Che il Piano deve servire anzitutto per ridurre i divari territoriali che la pandemia sta ampliando. Servono interventi importanti per il Mezzogiorno. Ho poi mostrato che “l’economia privata non finanziaria escluse le costruzioni” del Nord ha dato un contributo aggiuntivo di crescita al Pil del 6,5%, contro il 6,3% dell’intera Germania. Tuttavia nel settore “economia pubblica, costruzioni, banche e assicurazioni” il Settentrione ha visto un contributivo negativo al Pil dello 0,3% (mentre in Germania ha fatto registrare un +1,3%). Dunque c’è anche questo divario settoriale da sanare. Dobbiamo pertanto infrastrutturare e ammodernare il Sud e la Pubblica amministrazione, presentando all’Europa soluzioni, all’interno delle mission del Pnrr, per colmare i principali gap che pesano sulla nostra crescita. Nel frattempo dobbiamo poter avere la possibilità di intervenire con investimenti urgenti su vecchi e nuovi cantieri per controbilanciare nel breve termine la debolezza della domanda interna privata.

Conte, nel suo discorso alle Camere, ha ricordato l’importanza della riforma fiscale. Su questo terreno sta però emergendo la possibilità di reintrodurre l’Imu sulla prima casa. Cosa ne pensa?

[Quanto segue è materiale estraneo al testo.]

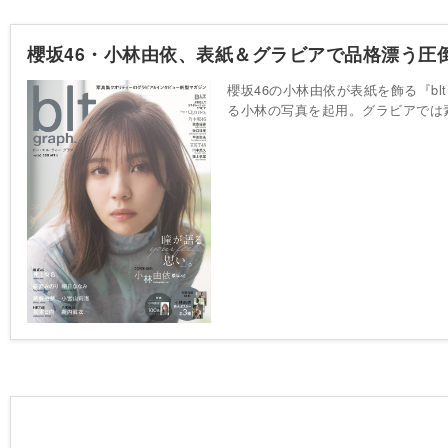
櫻坂46・小林由依、表紙＆グラビアで品格漂う圧
櫻坂46の小林由依が表紙を飾る『bl
る小林の写真を起用。グラビアでは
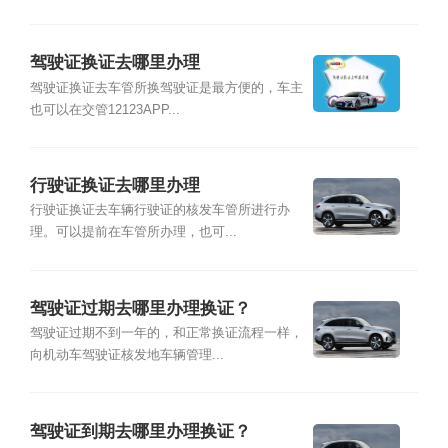
驾驶证换证去哪里办理
驾驶证换证去车管所换驾驶证是最方便的，车主
也可以在交管12123APP...
行驶证换证去哪里办理
行驶证换证去车辆行驶证的核发车管所进行办
理。可以提前在车管所办理，也可...
驾驶证过期去哪里办理换证？
驾驶证过期不到一年的，和正常换证流程一样，
向机动车驾驶证核发地车辆管理...
驾驶证到期去哪里办理换证？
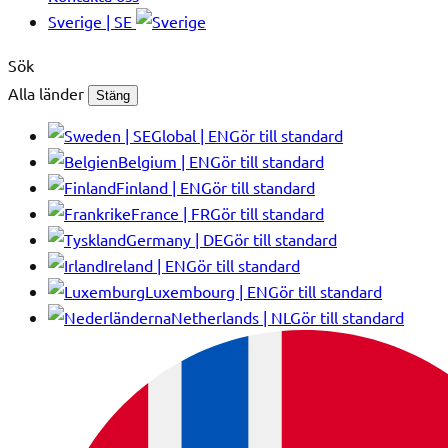
Sverige | SE
Sök
Alla länder
Stäng
Global | EN
Gör till standard
Belgium | EN
Gör till standard
Finland | EN
Gör till standard
France | FR
Gör till standard
Germany | DE
Gör till standard
Ireland | EN
Gör till standard
Luxembourg | EN
Gör till standard
Netherlands | NL
Gör till standard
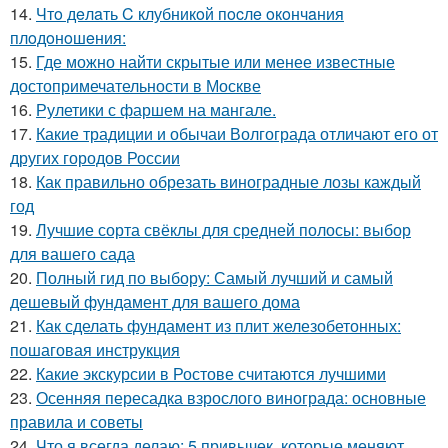
14.
Чтo дeлaть C клубникoй пocлe oкoнчaния
плoдoнoшeния:
15.
Где можно найти скрытые или менее известные
достопримечательности в Москве
16.
Рулетики с фаршем на мангале.
17.
Какие традиции и обычаи Волгограда отличают его от
других городов России
18.
Как правильно обрезать виноградные лозы каждый
год
19.
Лучшие сорта свёклы для средней полосы: выбор
для вашего сада
20.
Полный гид по выбору: Самый лучший и самый
дешевый фундамент для вашего дома
21.
Как сделать фундамент из плит железобетонных:
пошаговая инструкция
22.
Какие экскурсии в Ростове считаются лучшими
23.
Осенняя пересадка взрослого винограда: основные
правила и советы
24.
Что я всегда делаю: 5 привычек, которые меняют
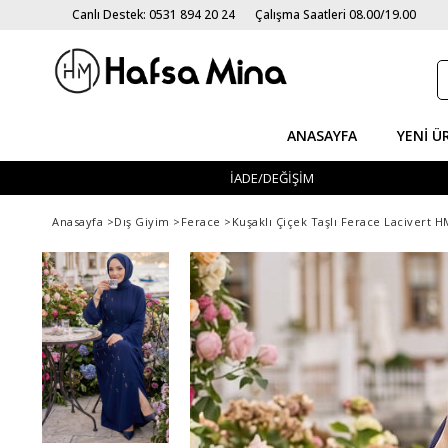
Canlı Destek: 0531 894 20 24
Çalışma Saatleri 08.00/19.00
ANASAYFA
YENI Ü
İADE/DEĞİŞİM
Anasayfa
>
Dış Giyim
>
Ferace
>
Kuşaklı Çiçek Taşlı Ferace Lacivert 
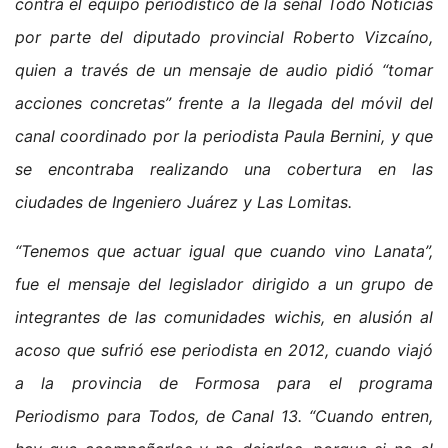
contra el equipo periodístico de la señal Todo Noticias
por parte del diputado provincial Roberto Vizcaíno,
quien a través de un mensaje de audio pidió “tomar
acciones concretas” frente a la llegada del móvil del
canal coordinado por la periodista Paula Bernini, y que
se encontraba realizando una cobertura en las
ciudades de Ingeniero Juárez y Las Lomitas.
“Tenemos que actuar igual que cuando vino Lanata”,
fue el mensaje del legislador dirigido a un grupo de
integrantes de las comunidades wichis, en alusión al
acoso que sufrió ese periodista en 2012, cuando viajó
a la provincia de Formosa para el programa
Periodismo para Todos, de Canal 13. “Cuando entren,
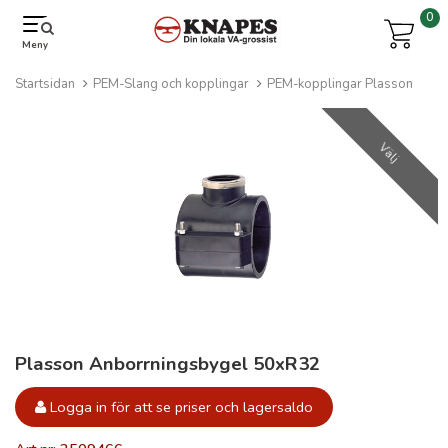
0
Meny
Startsidan
PEM-Slang och kopplingar
PEM-kopplingar Plasson
Välj
Plasson Anborrningsbygel 50xR32
Logga in för att se priser och lagersaldo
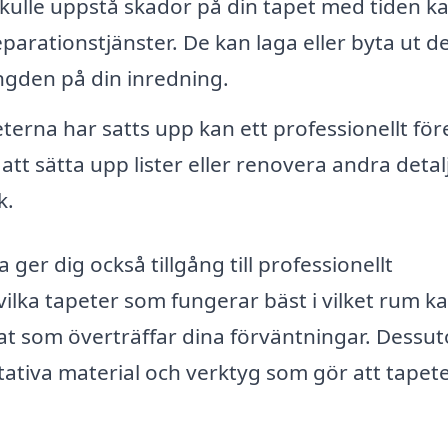
ulle uppstå skador på din tapet med tiden ka
arationstjänster. De kan laga eller byta ut d
ängden på din inredning.
terna har satts upp kan ett professionellt för
att sätta upp lister eller renovera andra detalj
k.
a ger dig också tillgång till professionellt
ilka tapeter som fungerar bäst i vilket rum k
tat som överträffar dina förväntningar. Dessu
tativa material och verktyg som gör att tapet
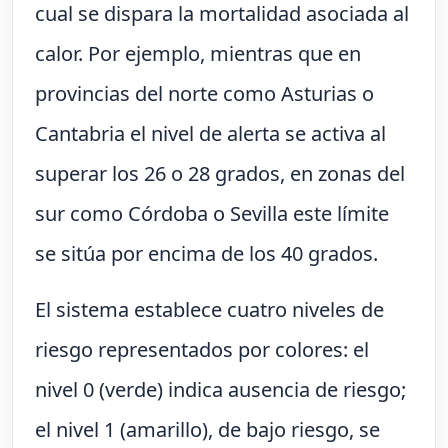
cual se dispara la mortalidad asociada al
calor. Por ejemplo, mientras que en
provincias del norte como Asturias o
Cantabria el nivel de alerta se activa al
superar los 26 o 28 grados, en zonas del
sur como Córdoba o Sevilla este límite
se sitúa por encima de los 40 grados.
El sistema establece cuatro niveles de
riesgo representados por colores: el
nivel 0 (verde) indica ausencia de riesgo;
el nivel 1 (amarillo), de bajo riesgo, se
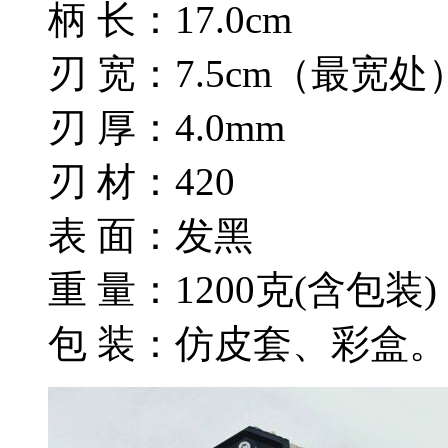
柄 长：17.0cm
刃 宽：7.5cm（最宽处
刃 厚：4.0mm
刃 材：420
表 面：发黑
重 量：1200克(含包装)
包 装：仿皮套、彩盒。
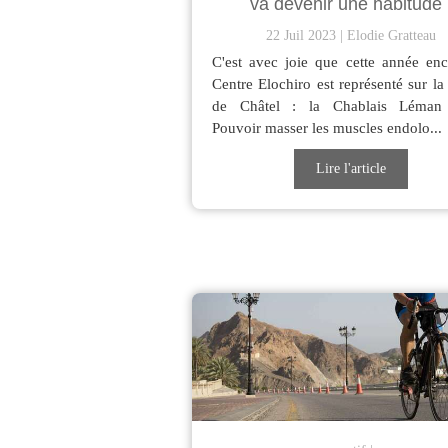
va devenir une habitude 
22 Juil 2023
Elodie Gratteau
C'est avec joie que cette année enc
Centre Elochiro est représenté sur la
de Châtel : la Chablais Léman
Pouvoir masser les muscles endolo...
Lire l'article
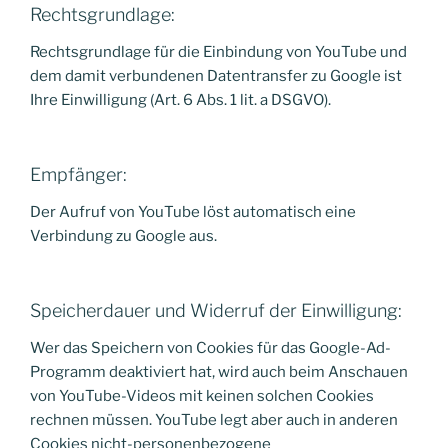
Rechtsgrundlage:
Rechtsgrundlage für die Einbindung von YouTube und
dem damit verbundenen Datentransfer zu Google ist
Ihre Einwilligung (Art. 6 Abs. 1 lit. a DSGVO).
Empfänger:
Der Aufruf von YouTube löst automatisch eine
Verbindung zu Google aus.
Speicherdauer und Widerruf der Einwilligung:
Wer das Speichern von Cookies für das Google-Ad-
Programm deaktiviert hat, wird auch beim Anschauen
von YouTube-Videos mit keinen solchen Cookies
rechnen müssen. YouTube legt aber auch in anderen
Cookies nicht-personenbezogene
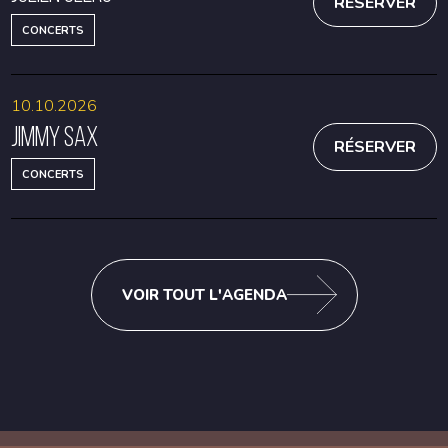
RÉSERVER
CONCERTS
10.10.2026
Jimmy Sax
RÉSERVER
CONCERTS
VOIR TOUT L'AGENDA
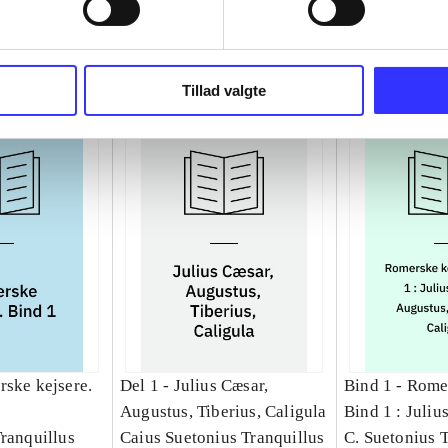
Tillad valgte
ske kejsere.
Del 1 -
Julius Cæsar,
Bind 1 -
Romer
Augustus, Tiberius, Caligula
Bind 1 : Juliu
Tranquillus
Caius Suetonius Tranquillus
Augustus, Tibe
C. Suetonius 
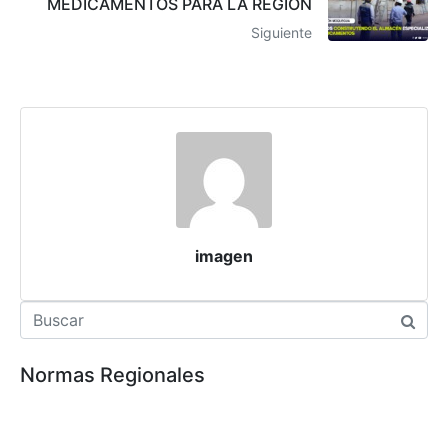
MEDICAMENTOS PARA LA REGIÓN
Siguiente
imagen
Normas Regionales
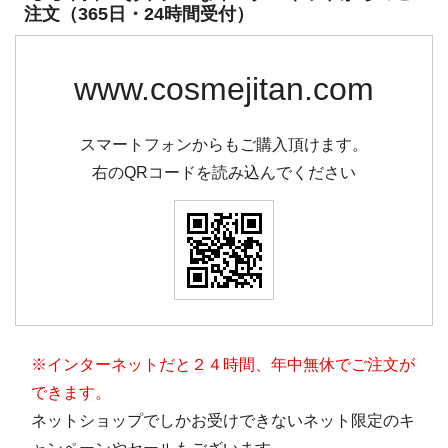
注文（365日・24時間受付）
www.cosmejitan.com
スマートフォンからもご購入頂けます。
右のQRコードを読み込んでください
※インターネットだと２４時間、年中無休でご注文が
できます。
ネットショップでしかお受けできないネット限定のキ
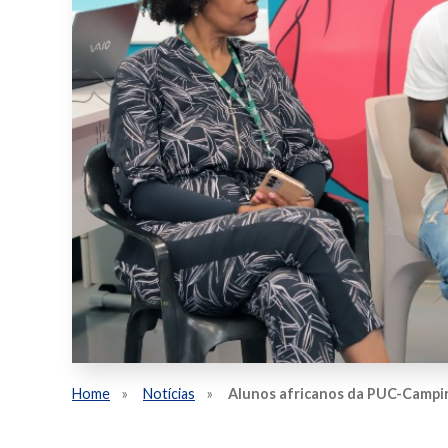
Home
Notícias
Alunos africanos da PUC-Campina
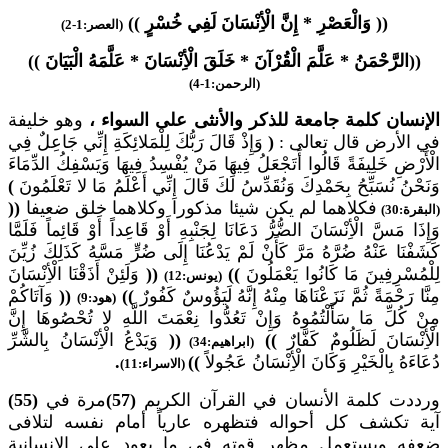
(( وَالْعَصْرِ * إِنَّ الْأِنْسَانَ لَفِي خُسْرٍ ))
(العصر:1-2)
((الرَّحْمَنُ * عَلَّمَ الْقُرْآنَ * خَلَقَ الْأِنْسَانَ * عَلَّمَهُ الْبَيَانَ ))
(الرحمن:1-4)
الإنسان كلمة جامعة للذكر والأنثى على السواء ،
وهو خليفة
في الأرض قال تعالى :
(
وَإِذْ قَالَ رَبُّكَ لِلْمَلائِكَةِ إِنِّي جَاعِلٌ فِي
الْأَرْضِ خَلِيفَةً قَالُوا أَتَجْعَلُ فِيهَا مَنْ يُفْسِدُ فِيهَا وَيَسْفِكُ الدِّمَاءَ
وَنَحْنُ نُسَبِّحُ بِحَمْدِكَ وَنُقَدِّسُ لَكَ قَالَ إِنِّي أَعْلَمُ مَا لا تَعْلَمُونَ
)
فكلاهما لم يكن شيئا مذكورا وكلاهما خلق ضعيفا
((
(البقرة:30)
وَإِذَا مَسَّ الْأِنْسَانَ الضُّرُّ دَعَانَا لِجَنْبِهِ أَوْ قَاعِداً أَوْ قَائِماً فَلَمَّا
كَشَفْنَا عَنْهُ ضُرَّهُ مَرَّ كَأَنْ لَمْ يَدْعُنَا إِلَى ضُرٍّ مَسَّهُ كَذَلِكَ زُيِّنَ
لِلْمُسْرِفِينَ مَا كَانُوا يَعْمَلُونَ
))
((
وَلَئِنْ أَذَقْنَا الْأِنْسَانَ
(يونس:12)
مِنَّا رَحْمَةً ثُمَّ نَزَعْنَاهَا مِنْهُ إِنَّهُ لَيَؤُوسٌ كَفُورٌ
))
((
وَآتَاكُمْ
(هود:9)
مِنْ كُلِّ مَا سَأَلْتُمُوهُ وَإِنْ تَعُدُّوا نِعْمَتَ اللَّهِ لا تُحْصُوهَا إِنَّ
الْأِنْسَانَ لَظَلُومٌ كَفَّارٌ
))
((
وَيَدْعُ الْأِنْسَانُ بِالشَّرِّ
(ابراهيم:34)
دُعَاءَهُ بِالْخَيْرِ وَكَانَ الْأِنْسَانُ عَجُولاً
))
.
(الاسراء:11)
ورددت كلمة الأنسان في القرآن الكريم
(57)
مرة في
(55)
آية تكشف كل أحواله فتظهره عارياً أمام نفسه لتلافى
ضعفه ويستعمل مظهر قوته في ما يعود على الإنسانية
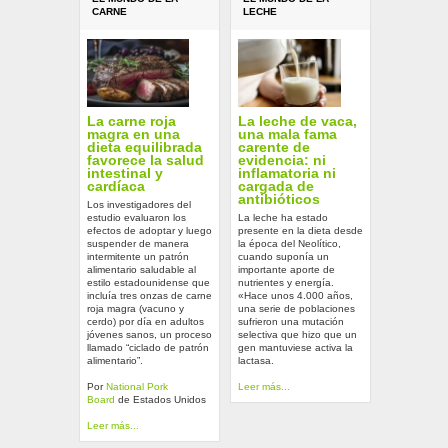
CARNE
LECHE
La carne roja
La leche de vaca,
magra en una
una mala fama
dieta equilibrada
carente de
favorece la salud
evidencia: ni
intestinal y
inflamatoria ni
cardíaca
cargada de
antibióticos
Los investigadores del
estudio evaluaron los
La leche ha estado
efectos de adoptar y luego
presente en la dieta desde
suspender de manera
la época del Neolítico,
intermitente un patrón
cuando suponía un
alimentario saludable al
importante aporte de
estilo estadounidense que
nutrientes y energía.
incluía tres onzas de carne
«Hace unos 4.000 años,
roja magra (vacuno y
una serie de poblaciones
cerdo) por día en adultos
sufrieron una mutación
jóvenes sanos, un proceso
selectiva que hizo que un
llamado “ciclado de patrón
gen mantuviese activa la
alimentario”.
lactasa.
Por
National Pork
Leer más...
Board
de Estados Unidos
Leer más...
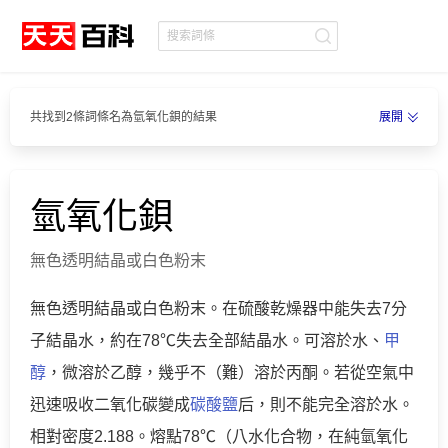
共找到2條詞條名為氫氧化鋇的結果
展開
氫氧化鋇
無色透明結晶或白色粉末
無色透明結晶或白色粉末。在硫酸乾燥器中能失去7分
子結晶水，約在78℃失去全部結晶水。可溶於水、
甲
醇
，微溶於乙醇，幾乎不（難）溶於丙酮。若從空氣中
迅速吸收二氧化碳變成
碳酸鹽
后，則不能完全溶於水。
相對密度2.188。熔點78℃（八水化合物，在純氫氧化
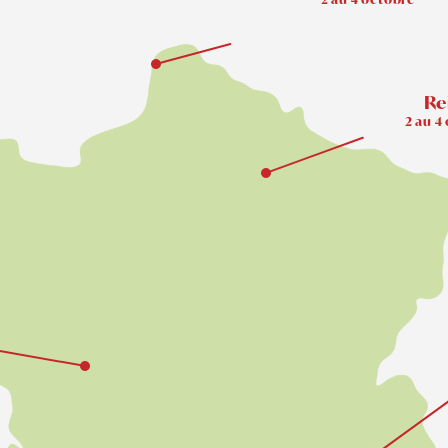
Re
2 au 4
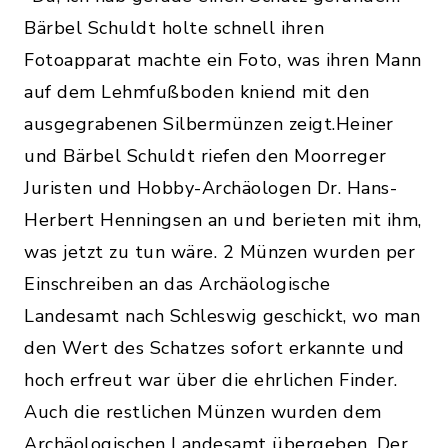
Bärbel Schuldt holte schnell ihren
Fotoapparat machte ein Foto, was ihren Mann
auf dem Lehmfußboden kniend mit den
ausgegrabenen Silbermünzen zeigt.Heiner
und Bärbel Schuldt riefen den Moorreger
Juristen und Hobby-Archäologen Dr. Hans-
Herbert Henningsen an und berieten mit ihm,
was jetzt zu tun wäre. 2 Münzen wurden per
Einschreiben an das Archäologische
Landesamt nach Schleswig geschickt, wo man
den Wert des Schatzes sofort erkannte und
hoch erfreut war über die ehrlichen Finder.
Auch die restlichen Münzen wurden dem
Archäologischen Landesamt übergeben. Der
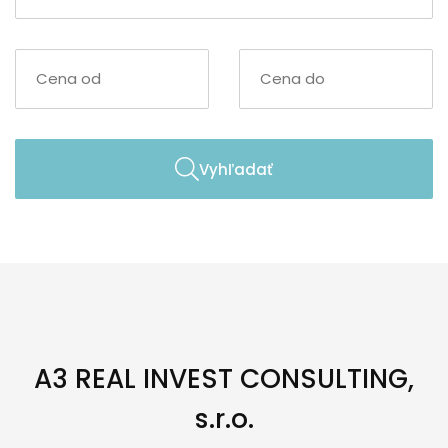
Vyhľadať
A3 REAL INVEST CONSULTING,
s.r.o.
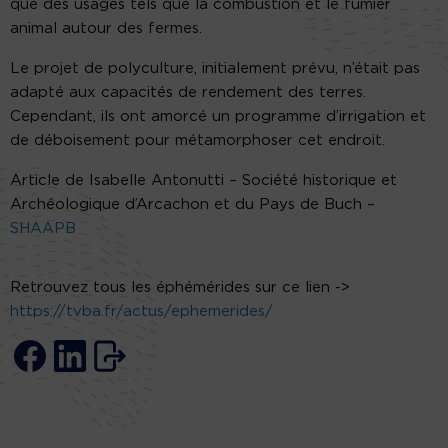
que des usages tels que la combustion et le fumier
animal autour des fermes.
Le projet de polyculture, initialement prévu, n’était pas
adapté aux capacités de rendement des terres.
Cependant, ils ont amorcé un programme d’irrigation et
de déboisement pour métamorphoser cet endroit.
Article de Isabelle Antonutti – Société historique et
Archéologique d’Arcachon et du Pays de Buch –
SHAAPB
Retrouvez tous les éphémérides sur ce lien ->
https://tvba.fr/actus/ephemerides/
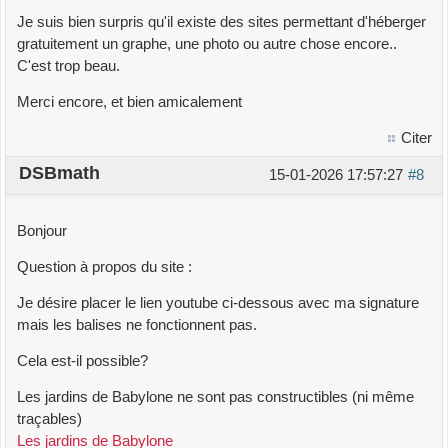
Je suis bien surpris qu'il existe des sites permettant d'héberger
gratuitement un graphe, une photo ou autre chose encore..
C'est trop beau.
Merci encore, et bien amicalement
Citer
DSBmath
15-01-2026 17:57:27
#8
Bonjour
Question à propos du site :
Je désire placer le lien youtube ci-dessous avec ma signature
mais les balises ne fonctionnent pas.
Cela est-il possible?
Les jardins de Babylone ne sont pas constructibles (ni même
traçables)
Les jardins de Babylone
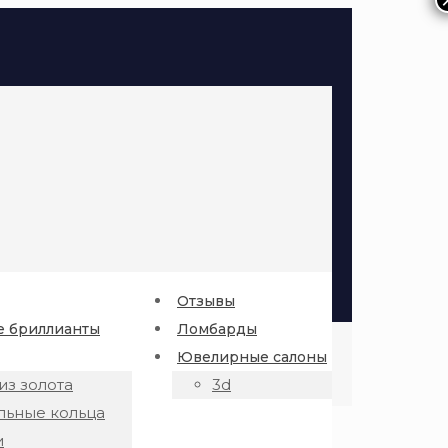
Отзывы
 бриллианты
Ломбарды
Ювелирные салоны
из золота
3d
льные кольца
и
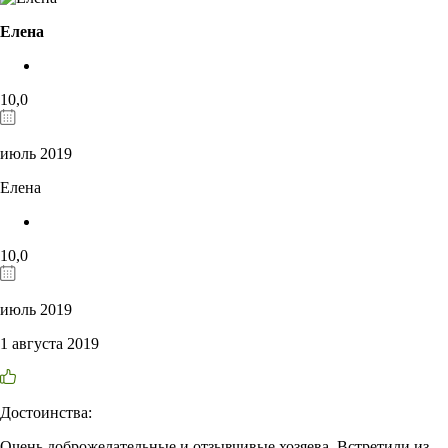
Елена
10,0
июль 2019
Елена
10,0
июль 2019
1 августа 2019
Достоинства:
Очень доброжелательные и отзывчивые хозяева. Встретили из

Si può certo discettare quanto si vuole sull’Imu e sulle patrimoniali, ma bisogna rendersi conto che più se ne parla, più si indebolisce la volontà di spesa del ceto medio italiano, tenendo di fatto bloccati i consumi privati e togliendo benzina a un motore importante per la crescita. Non è poi così che si riducono le disuguaglianze sociali, ma agendo sui divari territoriali di cui ho parlato prima. Tra l’altro l’edilizia è l’unico settore che sta tirando, grazie anche ai bonus fiscali approvati, avendo fatto registrare un rimbalzo di circa il 50% nel terzo trimestre rispetto al secondo. Siamo sicuri di volerlo azzoppare parlando di nuove imposte sugli immobili?

Secondo lei la crisi di Governo ha inciso sulle nostre possibilità di ripresa?

Non credo che le abbia ridotte, anzi, semmai ha messo in evidenza i problemi che se lasciati ulteriormente a macerare possono compromettere la ripresa del 2021 e forse del 2022. Ritengo che il vero problema non sia quello di avere un Governo di maggioranza piuttosto che di minoranza, quanto piuttosto quello di avere un esecutivo che prende delle decisioni. Possibilmente migliorando il Pnrr e facendo partire effettivamente gli investimenti già programmati.